Зато теперь дворцовые закоулки стали не менее привычными, чем дворцовые порядки. Когда колокольный звон возвестил о наступлении полудня, Эразм коснулся лбом мраморного пола, произнес ритуальные слова благодарности. Руки и ноги дрожали от усталости – пошатываясь, Эразм отправился на послеполуденные уроки: языки, этикет, церемониал, массаж, декламацию, пение, игру на кифаре…
Однако, выйдя во внутренний двор, он окаменел от ужаса.
Разметавшиеся волосы. Безвольное тело. Кровь на лице Ифегина, растянувшегося на низких мраморных ступеньках. Один наставник придерживал ему голову, еще двое, заметно встревоженные, склонились над ним. Одеждами из цветного шелка они напоминали экзотических птиц.
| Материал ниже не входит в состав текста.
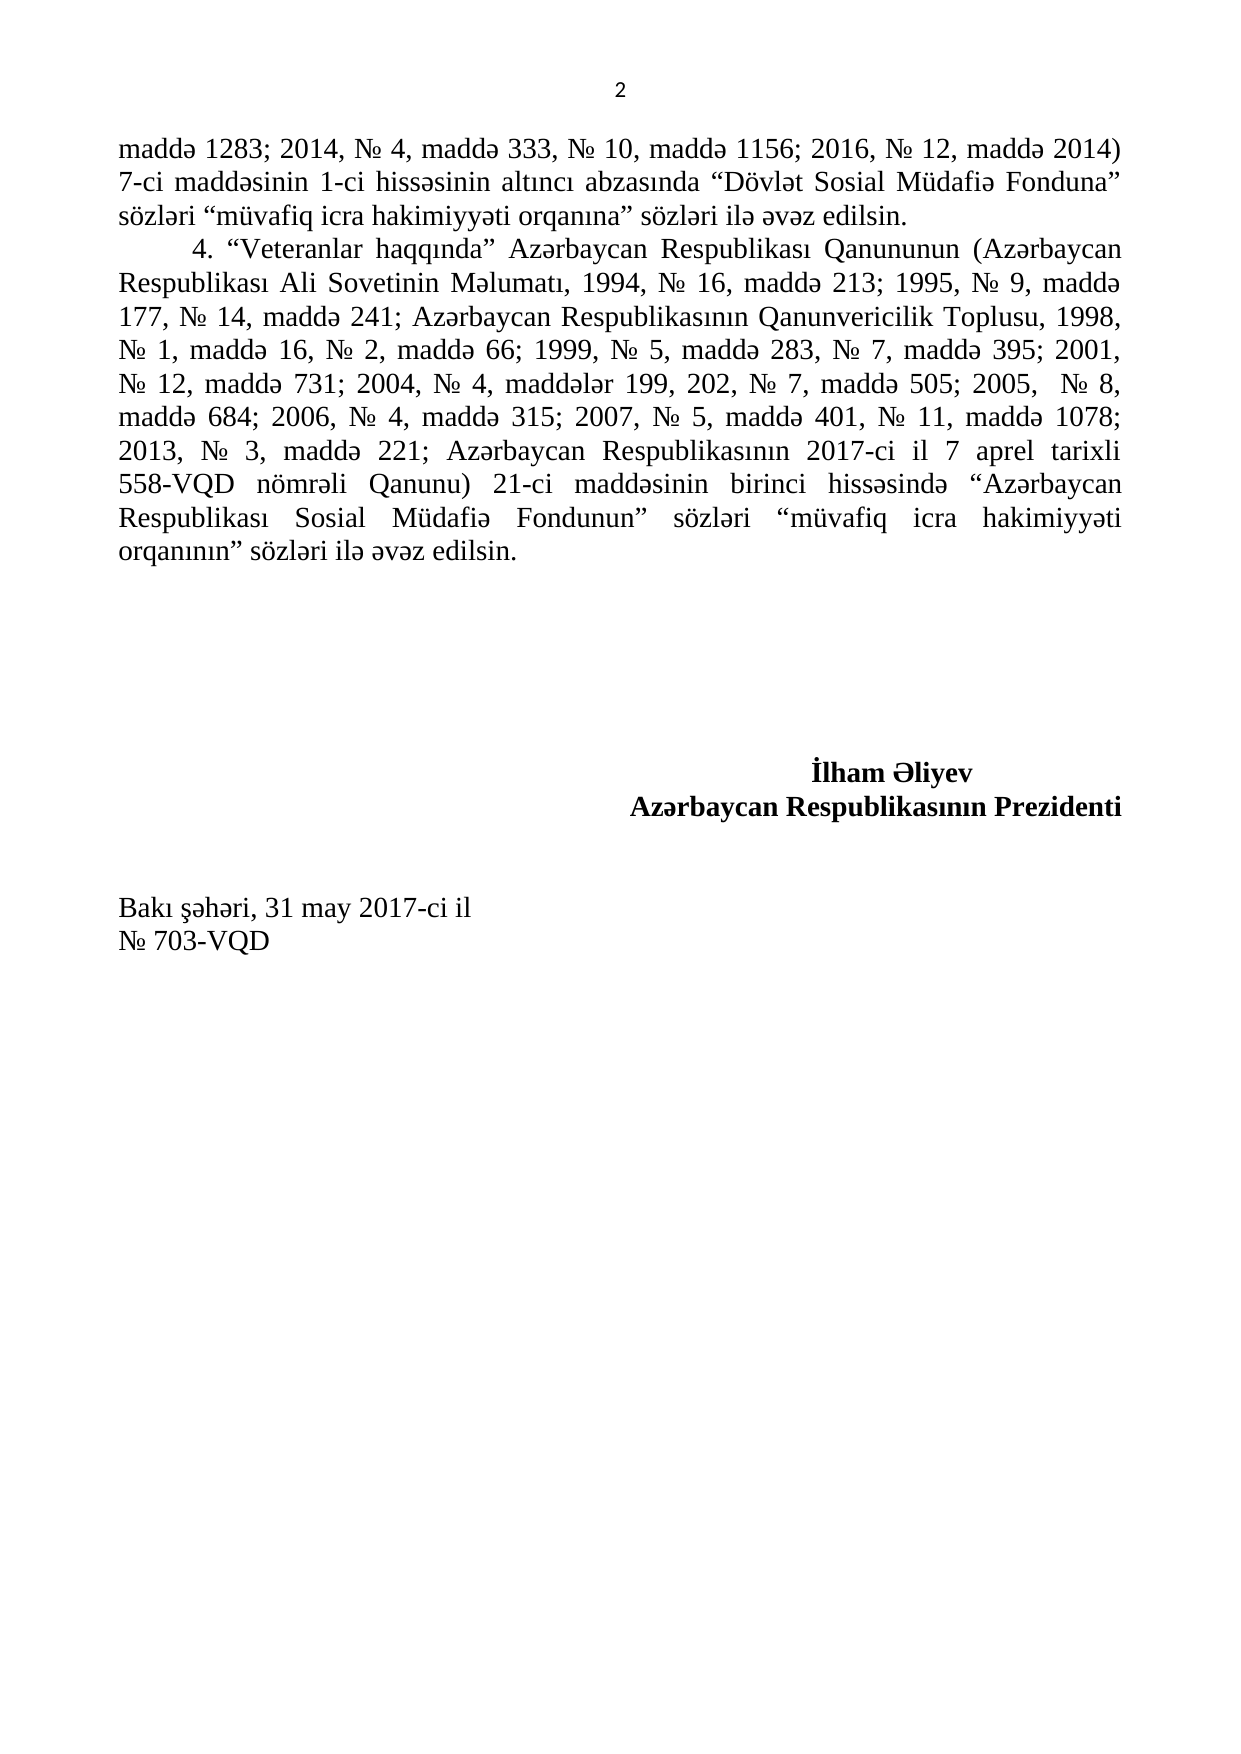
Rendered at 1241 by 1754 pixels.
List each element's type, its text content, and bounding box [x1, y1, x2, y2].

text 4. “Veteranlar haqqında” Azərbaycan Respublikası Qanununun (Azərbaycan Respublikası Ali Sovetinin Məlumatı, 1994, № 16, maddə 213; 1995, № 9, maddə 177, № 14, maddə 241; Azərbaycan Respublikasının Qanunvericilik Toplusu, 1998, № 1, maddə 16, № 2, maddə 66; 1999, № 5, maddə 283, № 7, maddə 395; 2001, № 12, maddə 731; 2004, № 4, maddələr 199, 202, № 7, maddə 505; 2005, № 8, maddə 684; 2006, № 4, maddə 315; 2007, № 5, maddə 401, № 11, maddə 1078; 2013, № 3, maddə 221; Azərbaycan Respublikasının 2017-ci il 7 aprel tarixli 558-VQD nömrəli Qanunu) 21-ci maddəsinin birinci hissəsində “Azərbaycan Respublikası Sosial Müdafiə Fondunun” sözləri “müvafiq icra hakimiyyəti orqanının” sözləri ilə əvəz edilsin. [118, 232, 1122, 567]
text Bakı şəhəri, 31 may 2017-ci il [118, 890, 1122, 923]
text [118, 131, 1122, 232]
text № 703-VQD [118, 923, 1122, 957]
text İlham Əliyev [118, 756, 1122, 789]
text Azərbaycan Respublikasının Prezidenti [118, 789, 1122, 823]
Любопытные рабы-ученики обступили Ифегина полукругом.
– Что случилось?
– Ифегин поскользнулся на ступеньках. – Пауза. – Думаешь, его Аден толкнул?
Шутка получилась ужасная. При дворце обучались дюжины рабов, но золотые значки носили лишь четверо, а золотые значки короля – лишь Аден и Ифегин.
– Эразм, отойди, – сказал кто-то рядом.
Ифегин дышал – его грудь поднималась и опускалась. Кровь капала с подбородка, пачкая шелк ученических одежд. Похоже, он шел на урок игры на кифаре.
– Эразм, отойди.
Эразм смутно почувствовал, как кто-то коснулся его руки. Он поднял голову, подслеповато оглянулся и увидел Каллия. Встревоженные наставники подняли Ифегина и понесли во дворец. Там они и придворные лекари его осмотрят.
– У Ифегина все будет хорошо, правда?
– Нет, – отозвался Каллий. – Шрамы останутся.